Venice honors Lynch
By By Mike Collett-White, Reuters, September 6, 2006
Understanding director David Lynch's films is never easy.
But with his new picture "Inland Empire" the master of mystery and the macabre is more impenetrable than ever, prompting a journalist to jokingly ask after his mental health.
In his latest collaboration with actressLaura Dern, Lynch, who receives a Golden Lion lifetime achievement award from the Venice Film Festival later on Wednesday, blurs the boundaries between one story and the next, and between dream and reality.
Nearly three hours long, the most obvious plotline centers around the making of a movie and how the lead actress fears the wrath of her husband when she has an affair with her co-star.
But where that story begins and others, including one set in Poland, begin, is impossible to tell.
Asked if the film was supposed to make sense, Lynch told a news conference following a press screening: "It's supposed to make perfect sense."
Lynch relies heavily on the score to create tension and atmosphere, and the movie features a series of claustrophobic scenes following characters down darkened corridors and fearfully entering darkened rooms.
Lynch was in no mood to help journalists fathom the film's meaning.
When asked to explain the appearance of three actors wearing rabbits' heads, one of whom stands in the corner doing the ironing, the 60-year-old replied: "No, I can't explain that."
Another reporter asking about a different aspect of "Inland Empire" was told:
"I really would like to be able to explain, but the film ends up being the explanation. That's what's so terrible about press conferences. It's all about the film, not about the words."
And in reply to a question about his wellbeing, he said: "Thank you for asking.
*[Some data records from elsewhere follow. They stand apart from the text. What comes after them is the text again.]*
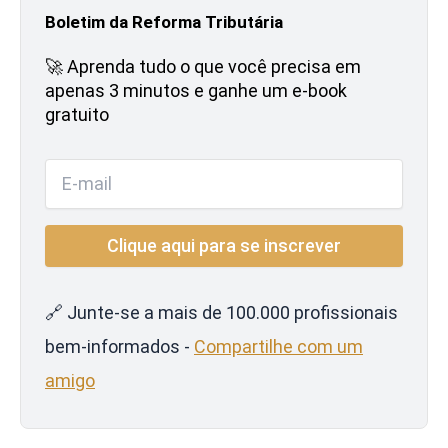
Boletim da Reforma Tributária
🚀 Aprenda tudo o que você precisa em
apenas 3 minutos e ganhe um e-book
gratuito
🔗 Junte-se a mais de 100.000 profissionais
bem-informados -
Compartilhe com um
amigo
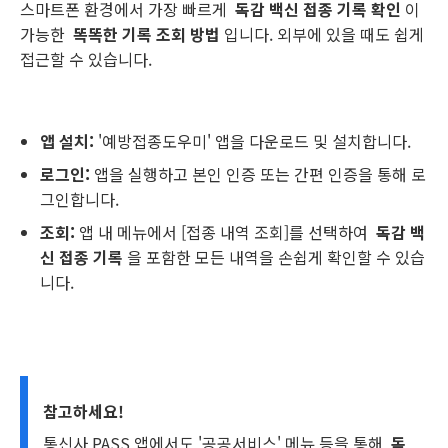
스마트폰 환경에서 가장 빠르게
독감 백신 접종 기록 확인
이
가능한
똑똑한 기록 조회 방법
입니다. 외부에 있을 때도 쉽게
접근할 수 있습니다.
앱 설치:
'예방접종도우미' 앱을 다운로드 및 설치합니다.
로그인:
앱을 실행하고 본인 인증 또는 간편 인증을 통해 로
그인합니다.
조회:
앱 내 메뉴에서 [접종 내역 조회]를 선택하여
독감 백
신 접종 기록
을 포함한 모든 내역을 손쉽게 확인할 수 있습
니다.
참고하세요!
통신사 PASS 앱에서도 '공공서비스' 메뉴 등을 통해
독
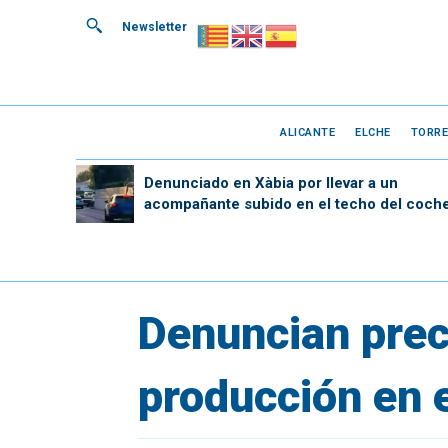
Newsletter
ALICANTE
ELCHE
TORRE
Denunciado en Xàbia por llevar a un
acompañante subido en el techo del coch
Denuncian preci
producción en 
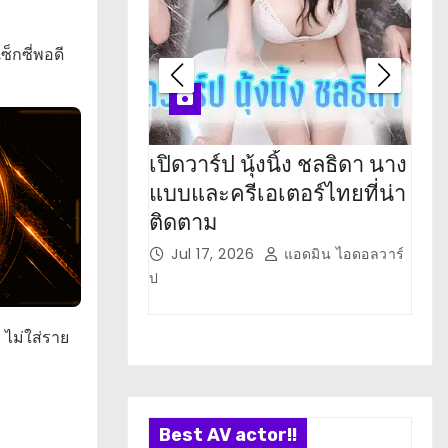
็กซี่พอดี
เปิดวาร์ป นุ้งนิ้ง ชลธิดา นาง
เปิ
แบบและครีเอเตอร์ไทยที่น่า
Lala
ติดตาม
น่า
Jul 17, 2026
แอดมิน ไอดอลวาร์
J
ป
วาร์ป
 ไม่ใส่ราย
Best AV actor!!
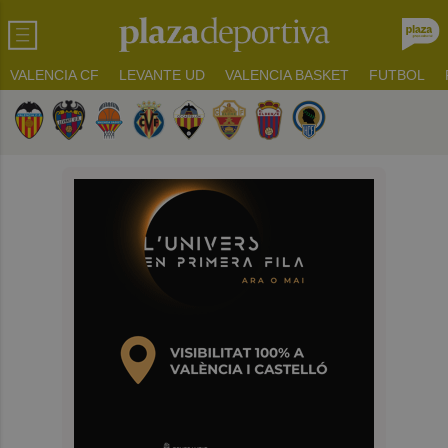
VALENCIA CF
LEVANTE UD
VALENCIA BASKET
FUTBOL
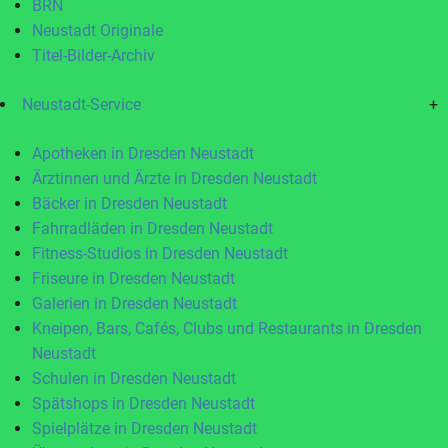
BRN
Neustadt Originale
Titel-Bilder-Archiv
Neustadt-Service
+
Apotheken in Dresden Neustadt
Ärztinnen und Ärzte in Dresden Neustadt
Bäcker in Dresden Neustadt
Fahrradläden in Dresden Neustadt
Fitness-Studios in Dresden Neustadt
Friseure in Dresden Neustadt
Galerien in Dresden Neustadt
Kneipen, Bars, Cafés, Clubs und Restaurants in Dresden
Neustadt
Schulen in Dresden Neustadt
Spätshops in Dresden Neustadt
Spielplätze in Dresden Neustadt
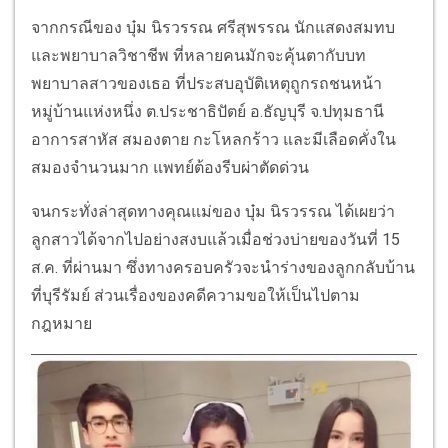
จากกรณีของ บุ๋ม นิรวรรณ ศรีสุพรรณ นักแสดงสมทบ
และพยาบาลวิชาชีพ ที่หลายคนมักจะคุ้นตากับบท
พยาบาลสาวของเธอ ที่ประสบอุบัติเหตุถูกรถชนหน้า
หมู่บ้านแห่งหนึ่ง ต.ประชาธิปัตย์ อ.ธัญบุรี จ.ปทุมธานี
อาการสาหัส สมองตาย กะโหลกร้าว และมีเลือดคั่งใน
สมองจำนวนมาก แพทย์ต้องรีบผ่าตัดด่วน
จนกระทั่งล่าสุดทางคุณแม่ของ บุ๋ม นิรวรรณ ได้เผยว่า
ลูกสาวได้จากไปอย่างสงบแล้วเมื่อช่วงบ่ายของวันที่ 15
ส.ค. ที่ผ่านมา ซึ่งทางครอบครัวจะนำร่างของลูกกลับบ้าน
ที่บุรีรัมย์ ส่วนเรื่องของคดีความขอให้เป็นไปตาม
กฎหมาย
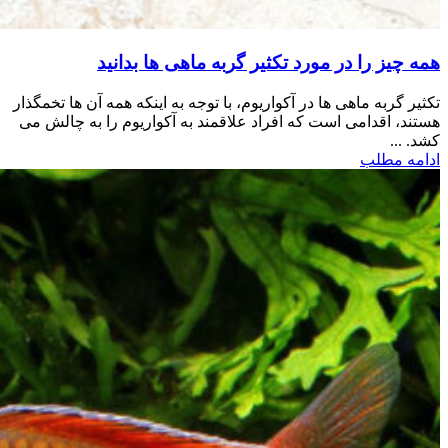
همه چیز را در مورد تکثیر گربه ماهی ها بدانید
تکثیر گربه ماهی ها در آکواریوم، با توجه به اینکه همه آن ها تخمگذار
هستند، اقدامی است که افراد علاقمند به آکواریوم را به چالش می
کشد. ...
ادامه مطلب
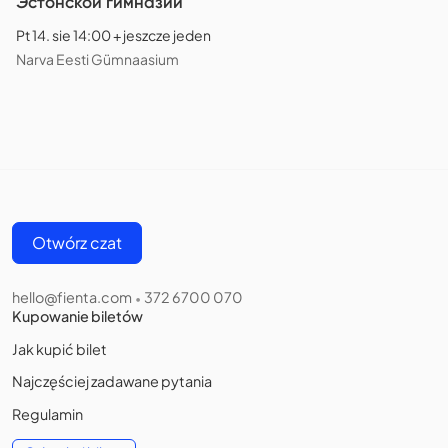
Эстонской гимназии
Pt 14. sie 14:00 + jeszcze jeden
Narva Eesti Gümnaasium
Otwórz czat
hello@fienta.com
372 6700 070
•
Kupowanie biletów
Jak kupić bilet
Najczęściej zadawane pytania
Regulamin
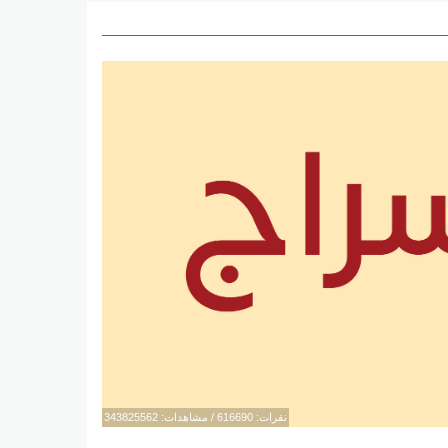
نقرات: 616690 / مشاهدات: 343825562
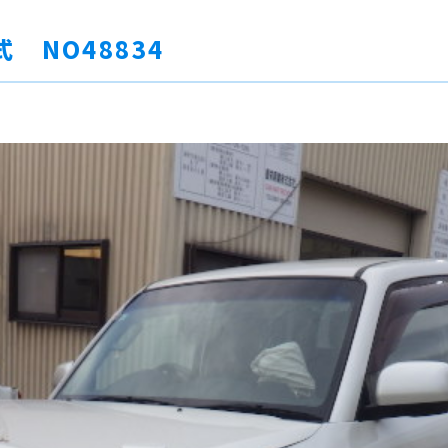
式 NO48834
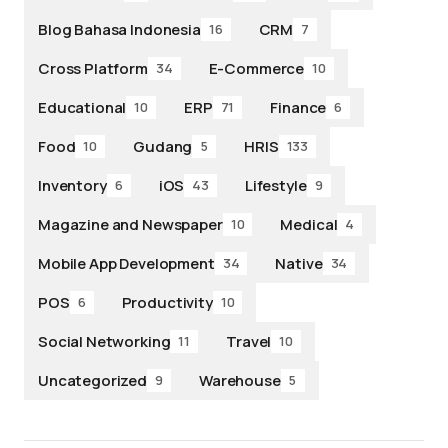
Blog Bahasa Indonesia
CRM
16
7
Cross Platform
E-Commerce
34
10
Educational
ERP
Finance
10
71
6
Food
Gudang
HRIS
10
5
133
Inventory
iOS
Lifestyle
6
43
9
Magazine and Newspaper
Medical
10
4
Mobile App Development
Native
34
34
POS
Productivity
6
10
Social Networking
Travel
11
10
Uncategorized
Warehouse
9
5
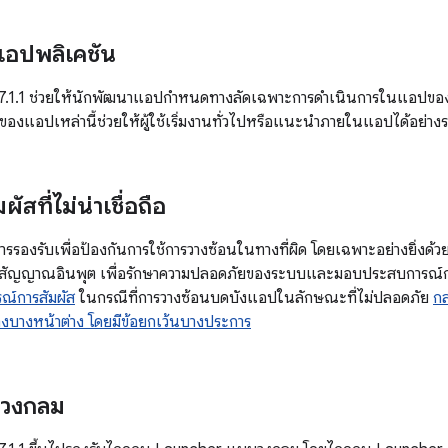
แอปพลิเคชัน
น 7.1.1 ช่วยให้นักพัฒนาแอปกำหนดทางลัดเฉพาะการดำเนินการในแอปขอ
องแอปเหล่านี้ช่วยให้ผู้ใช้เริ่มงานทั่วไปหรือแนะนำภายในแอปได้อย่างร
ัสที่ไม่น่าเชื่อถือ
ารรองรับเพื่อป้องกันการใช้การวางซ้อนในทางที่ผิด โดยเฉพาะอย่างยิ่งด้
่งสัญญาณอินพุต เพื่อรักษาความปลอดภัยของระบบและมอบประสบการณ์การใ
รณ์การสัมผัส
ในกรณีที่การวางซ้อนบดบังแอปในลักษณะที่ไม่ปลอดภัย
กล
ต่างบางหน้าต่าง โดยมีข้อยกเว้นบางประการ
วงกลม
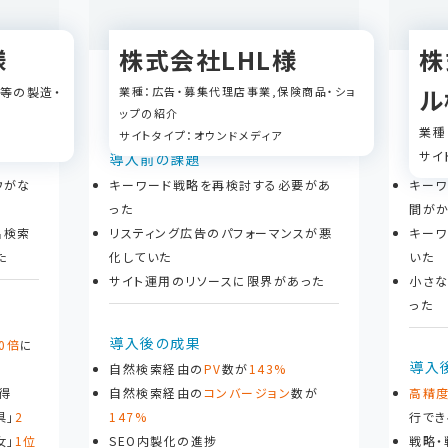
様
株式会社LHL様
株
ル
具等の製造・
業種：広告・募集代理店事業,保険商品・ショ
ップの紹介
業種
サイトタイプ：オウンドメディア
サイ
導入前の課題
導入
ウがな
キーワード戦略を再検討する必要があ
キーワ
った
間がか
名検索
リスティング広告のパフォーマンスが悪
キーワ
た
化していた
いた
サイト運用のリソースに限界があった
小さな
った
導入後の成果
0倍
に
導入
自然検索経由の
PV
数が
143%
得
自然検索経由の
コンバージョン
数が
高精
具」
2
147%
行でき
女」
1位
SEO内製化の進捗
戦略・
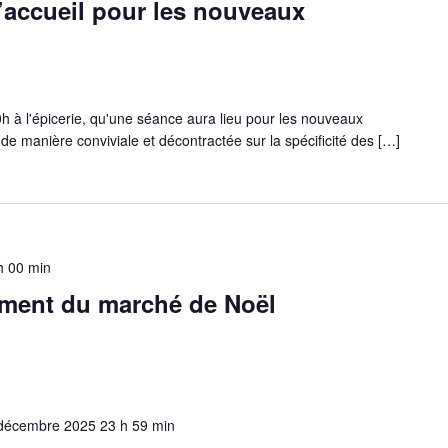
’accueil pour les nouveaux
h à l'épicerie, qu'une séance aura lieu pour les nouveaux
de manière conviviale et décontractée sur la spécificité des […]
h 00 min
ement du marché de Noël
décembre 2025 23 h 59 min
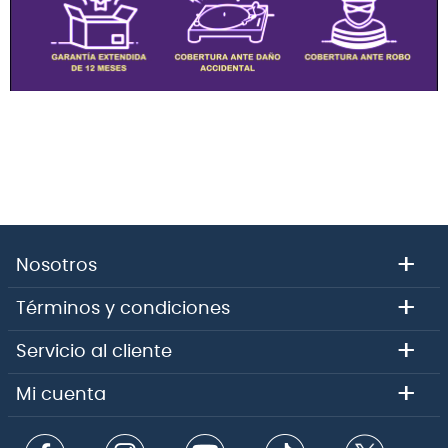
+
Nosotros
+
Términos y condiciones
+
Servicio al cliente
+
Mi cuenta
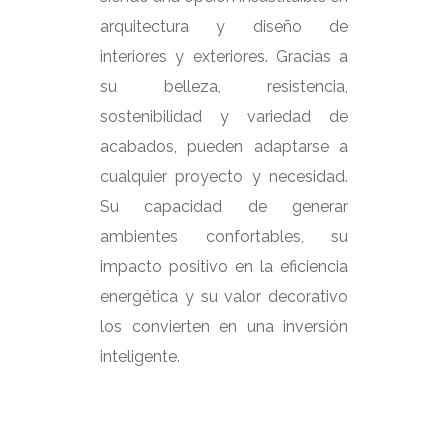
arquitectura y diseño de
interiores y exteriores. Gracias a
su belleza, resistencia,
sostenibilidad y variedad de
acabados, pueden adaptarse a
cualquier proyecto y necesidad.
Su capacidad de generar
ambientes confortables, su
impacto positivo en la eficiencia
energética y su valor decorativo
los convierten en una inversión
inteligente.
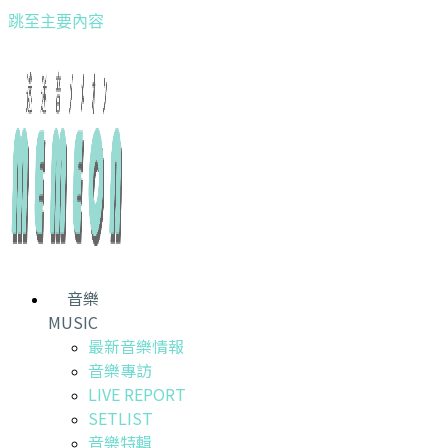
跳至主要內容
音樂
MUSIC
最新音樂情報
音樂專訪
LIVE REPORT
SETLIST
音樂特輯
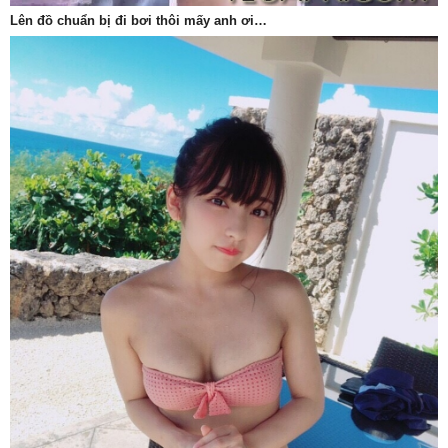
Lên đồ chuẩn bị đi bơi thôi mấy anh ơi…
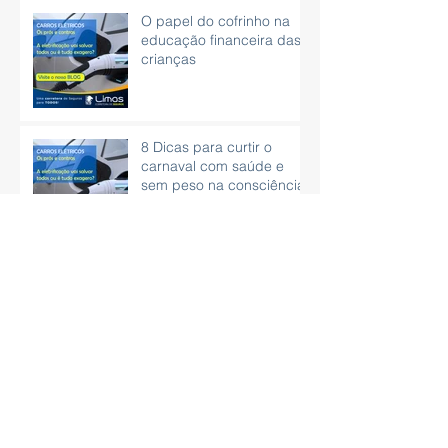
O papel do cofrinho na
educação financeira das
crianças
8 Dicas para curtir o
carnaval com saúde e
sem peso na consciência.
Vírus que se espalha pelo
WhatsApp pode roubar
dados bancários
15 dicas práticas para
aprender como organizar
as finanças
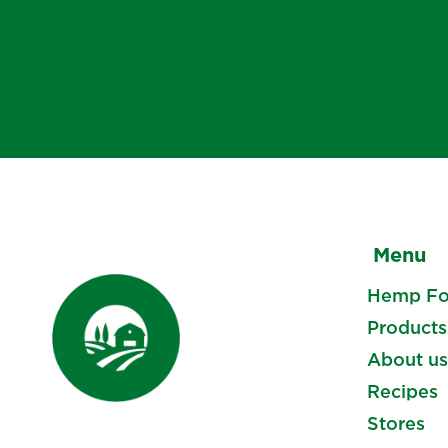
Menu
Hemp F
Products
About us
Recipes
Stores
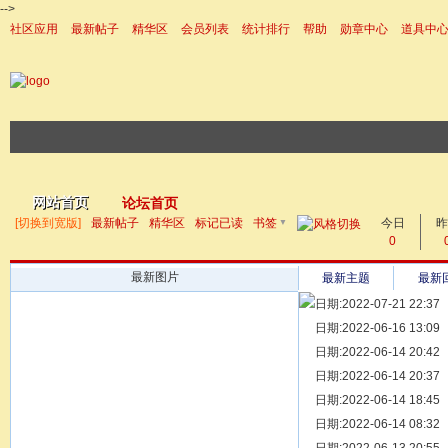
-->
社区应用
最新帖子
精华区
会员列表
统计排行
帮助
勋章中心
道具中
|帮助
网站首页
论坛首页
▼
[切换到宽版]
最新帖子
精华区
标记已读
书签
今日
帖子
昨
0
最新图片
最新主题
最新
日期:2022-07-21 22:37
[ 宗亲新闻 ]
日期:2022-06-16 13:09
同为宗亲，
[ 族谱知识 ]
日期:2022-06-14 20:42
漫话辈份
[ 族谱知识 ]
日期:2022-06-14 20:37
修族谱的用
[ 族谱知识 ]
日期:2022-06-14 18:45
一元等于多
[ 散文随笔 ]
日期:2022-06-14 08:32
写给远在天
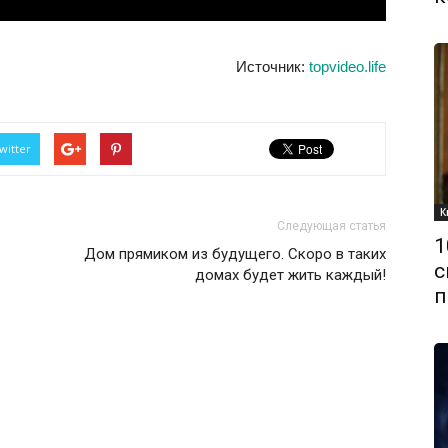
Источник:
topvideo.life
witter
К
Следующая статья
1
Дом прямиком из будущего. Скоро в таких
с
домах будет жить каждый!
п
I'm doing really well."
KING OF WEIRD
The director of cult classic like "Eraserhead," "The Elephant Man" and "Mulholland Drive" and a television series that spawned a generation of copycats -- "Twin Peaks" -- suggested audiences tend to try too hard to find exact meaning in his work.
"You should be not afraid of using your intuition and feel, think your way through," he said. "Have the experience and trust your inner knowing of what it is."
Lynch explained how he launched into his latest project without knowing exactly what he wanted to do next, and Dern, who has starred in previous Lynch movies "Blue Velvet" and "Wild at Heart" called the experience "unique."
"We worked over the course of about 2-1/2 years and each day was a different direction, each day was a different idea because we did not have a script we were following," she said.
Lynch added: "Little by little by little it started revealing itself."
He stressed the importance of sound in making a picture, and attacked the now common practice of dubbing over films after they have been shot on camera.
"Cinema to me is sound and picture rolling along together in time and it's so important, the sound, how it goes with the picture, how it marries.
"I think that this dubbing of pictures has got to end. It ruins the picture, completely and totally ruins the picture."